EXERCISE GOAL:
The string "Wisconsin" may appear in lines of the listing. Report each line where it does.

TASK INPUTS:
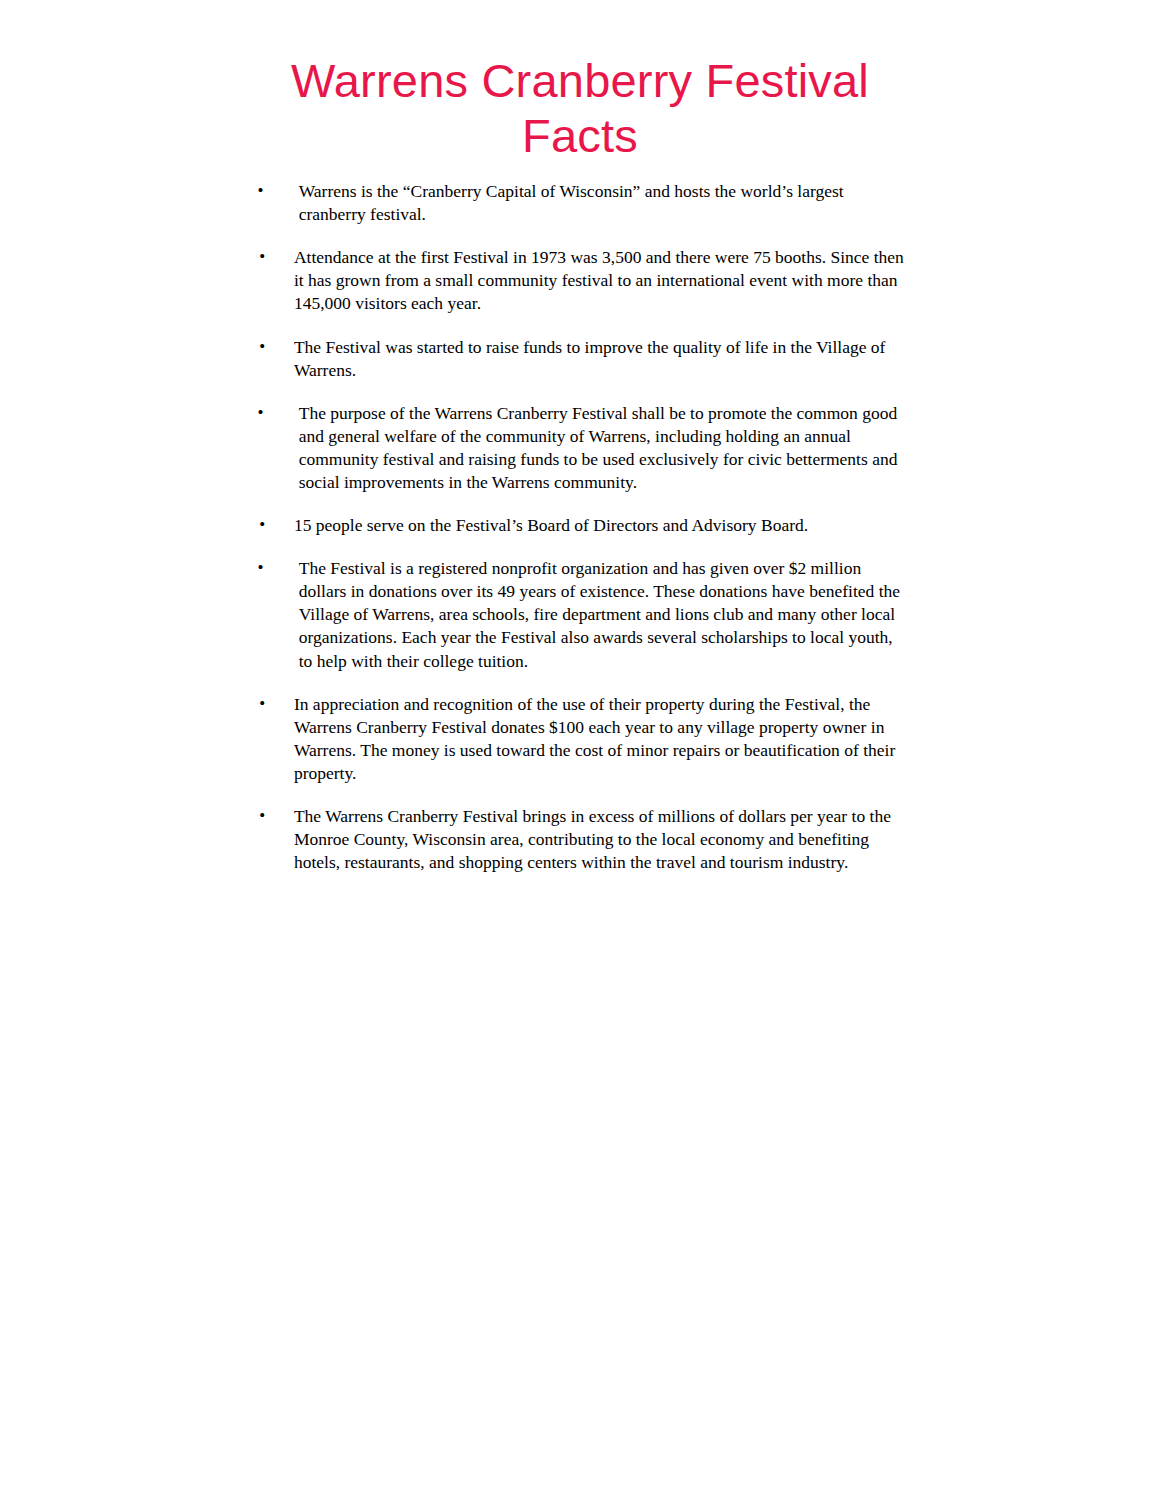Warrens Cranberry Festival Facts
Warrens is the “Cranberry Capital of Wisconsin” and hosts the world’s largest cranberry festival.
Attendance at the first Festival in 1973 was 3,500 and there were 75 booths. Since then it has grown from a small community festival to an international event with more than 145,000 visitors each year.
The Festival was started to raise funds to improve the quality of life in the Village of Warrens.
The purpose of the Warrens Cranberry Festival shall be to promote the common good and general welfare of the community of Warrens, including holding an annual community festival and raising funds to be used exclusively for civic betterments and social improvements in the Warrens community.
15 people serve on the Festival’s Board of Directors and Advisory Board.
The Festival is a registered nonprofit organization and has given over $2 million dollars in donations over its 49 years of existence. These donations have benefited the Village of Warrens, area schools, fire department and lions club and many other local organizations. Each year the Festival also awards several scholarships to local youth, to help with their college tuition.
In appreciation and recognition of the use of their property during the Festival, the Warrens Cranberry Festival donates $100 each year to any village property owner in Warrens. The money is used toward the cost of minor repairs or beautification of their property.
The Warrens Cranberry Festival brings in excess of millions of dollars per year to the Monroe County, Wisconsin area, contributing to the local economy and benefiting hotels, restaurants, and shopping centers within the travel and tourism industry.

RESPONSE FOR THIS EXERCISE:
Warrens is the “Cranberry Capital of Wisconsin” and hosts the world’s largest cranberry festival.
The Warrens Cranberry Festival brings in excess of millions of dollars per year to the Monroe County, Wisconsin area, contributing to the local economy and benefiting hotels, restaurants, and shopping centers within the travel and tourism industry.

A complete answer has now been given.